Capitain Petzel is pleased to announce the second solo exhibition of New York-based artist Sarah Morris, titled after the film noir classic »Cloak and Dagger« directed by Fritz Lang. The exhibition point towards the fictional, internal and external architectural landscape inhabited by Lang. For the show the artist realizes the large site-specific wall painting Elixir and a series of new paintings and drawings. Morris´s film Finite and Infinite Games as well as a new film Mimosa Tank: A Prologue for a Film will be on view.
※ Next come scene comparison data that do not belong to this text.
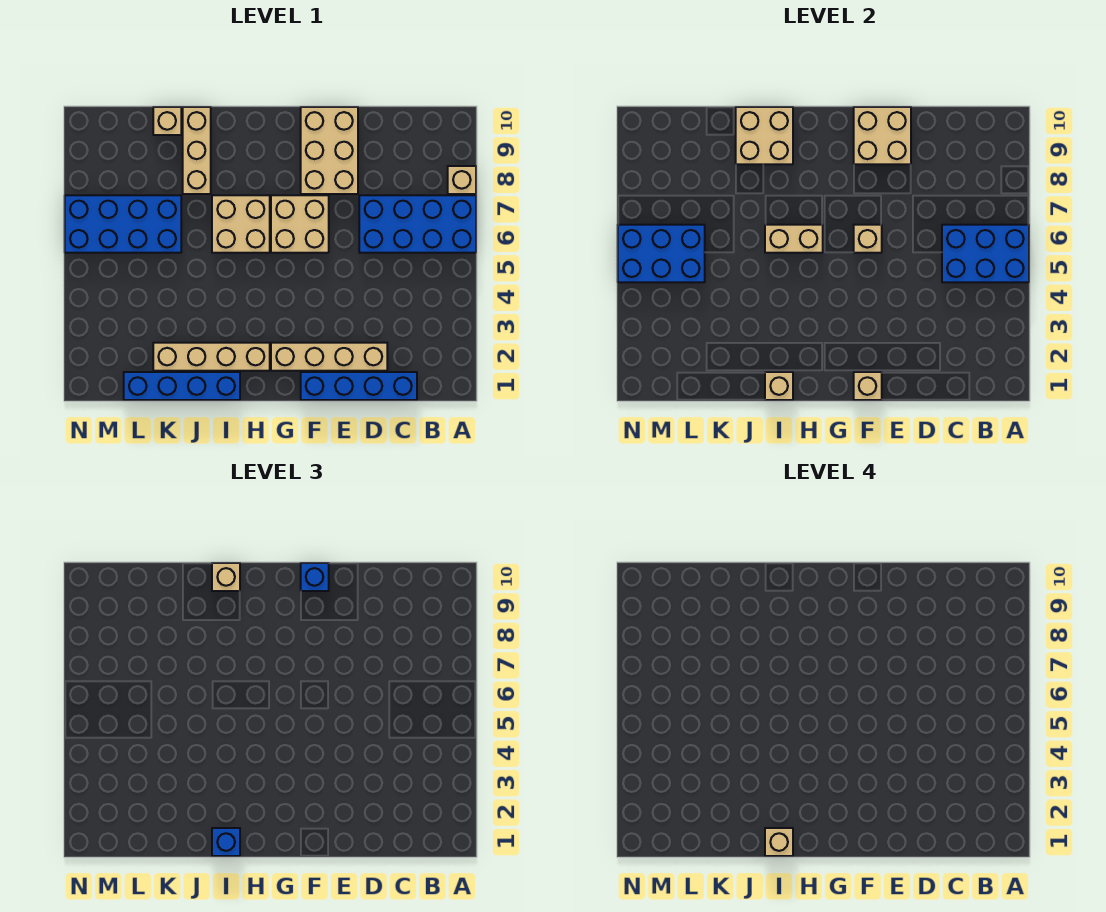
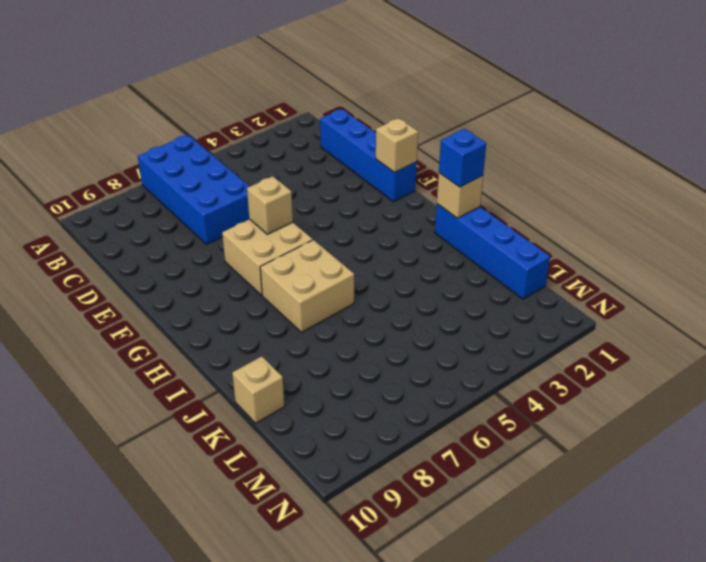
none -> tan brick A8 level 1
none -> tan brick D2:G2 level 1
none -> tan brick E8:F10 level 1

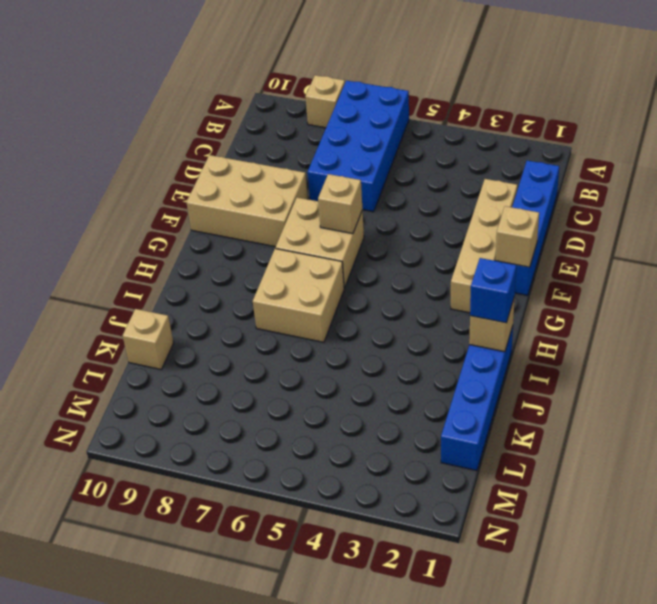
none -> tan brick H2:K2 level 1
none -> tan brick J8:J10 level 1
none -> blue brick K6:N7 level 1

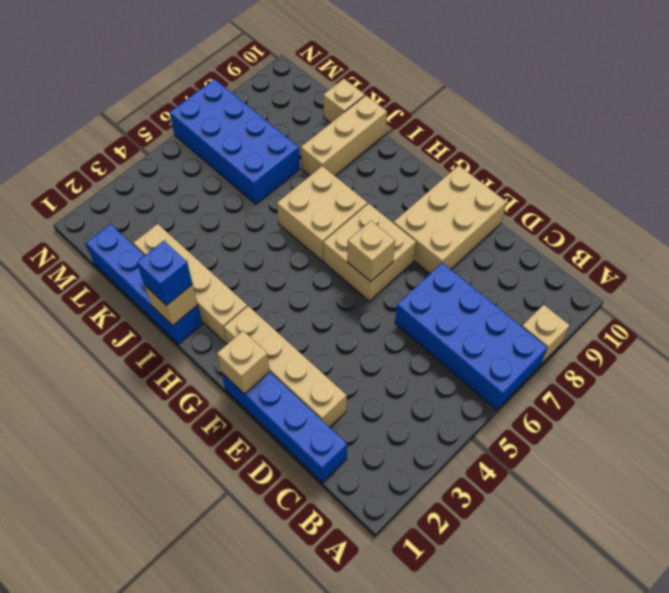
none -> blue brick A5:C6 level 2
none -> tan brick E9:F10 level 2
none -> tan brick H6:I6 level 2

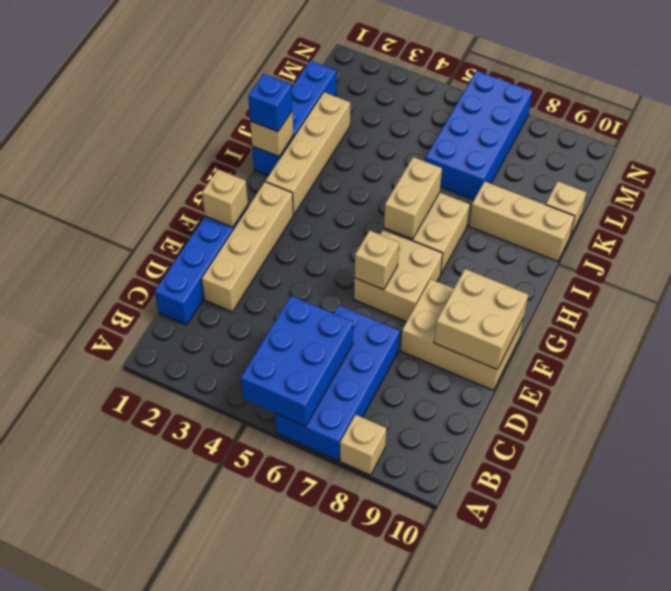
none -> tan brick I9:J10 level 2
none -> blue brick L5:N6 level 2
none -> blue brick F10 level 3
Finite and Infinite Games which Morris completed earlier this year, casts German theorist, writer and filmmaker Alexander Kluge in a philosophical conflict and performance juxtaposed to the empty and not yet opened Elbphilharmonie in Hamburg. Morris sees this space as a ‘void’. She used the concert hall in juxtaposition with a reading and dialogue between Alexander Kluge and herself on James P. Carse’s book Finite and Infinite Games, published in 1986. The seminal text lays out two opposing world-views of structuring activity, politics, thinking, navigation, strategy and creativity. Morris asks Kluge to speak of his beginnings as the Frankfurt School’s lawyer, later working for Fritz Lang and eventually becoming one of the main figures of New German Cinema. Carse’s game theory becomes a focal point and encompasses all sociological and individual movements, whether aesthetic or otherwise, and questions the role of the artist in this scenario. The relations between the freedoms of infinite possibilities versus the rule-based operations of finite game playing are at the centre of a dichotomy laid out by Morris and Kluge.
As a result of their dialogue and friendship, Morris and Kluge decided to collaborate on Mimosa Tank: A Prologue for a Film. This film began with Morris’s interest in Fritz Lang’s story told in Beverly Hills in 1964 regarding his invitation by Propaganda Minister Josef Goebbels to become the head of German film studio UFA; Lang´s possible co-optation and ultimately refusal. This story of a false start and navigation both globally and political, is akin to Theodor W. Adorno sending Kluge to Lang in the first place in order to deter Kluge´s interest in film. The work, to be expanded into a longer film, will have its premiere at Capitain Petzel. ’Mimosa Tank’ a homage to Fritz Lang, plays with both the director’s story and the silent film.
For Morris painting and film-making are two sides of the same coin« and equal important to her practice. Through each medium the artist creates a new place of politics, creating visions of play, possibility and intrigue. Executed in household gloss paint on square canvases, Morris’s paintings, redolent with algorithmic grids, capture the essence of the moment. Within this framework, conspiracies, QR codes, visual sound diagrams, film posters or pharmaceutical packaging are fair game.
Sarah Morris (b. 1967, American) lives and works in New York. She has exhibited internationally including solo exhibitions at the Kunsthalle Wien (2016), M Museum Leuven (2015), Kunsthalle Bremen (2013), Wexner Center for the Arts, Columbus (2012), K20 Kunstsammlung Nordrhein-Westfalen, Düsseldorf (2010), Museum für Moderne Kunst, Frankfurt (2009), Museo d’Arte Moderna di Bologna (2009), Lenbachaus, München (2008), Fondation Beyeler, Basel (2008), Museum Boijmans van Beuningen, Rotterdam (2006), Kestner Gesellschaft, Hannover (2005), Palais de Tokyo, Paris (2005), Moderna Museet, Stockholm (2005), Kunstforeningen, Kopenhagen (2004), Hamburger Bahnhof – Museum für Gegenwart, Berlin (2001), Kunsthalle Zürich (2000).
Since the 1990s, Sarah Morris has received international acclaim for her films and paintings that explore contemporary urban topologies and their underlying psychologies. In her films, Morris presents expressionistic portraits of cities such as Paris, Abu Dhabi, Los Angeles and Beijing, and investigates their inherent codes and power structures. Morris constructs narratives in differing but always insightful and surprising ways, depicting the cities’ psychologies through specific urban scenes, sites, or viewpoints.

Capitain Petzel is a joint venture between Cologne’s Galerie Gisela Capitain and New York’s Petzel Gallery. Established in 2008, it occupies the Soviet-era modernist gallery space of the former Kunst im Heim on central Berlin’s iconic Karl-Marx-Allee.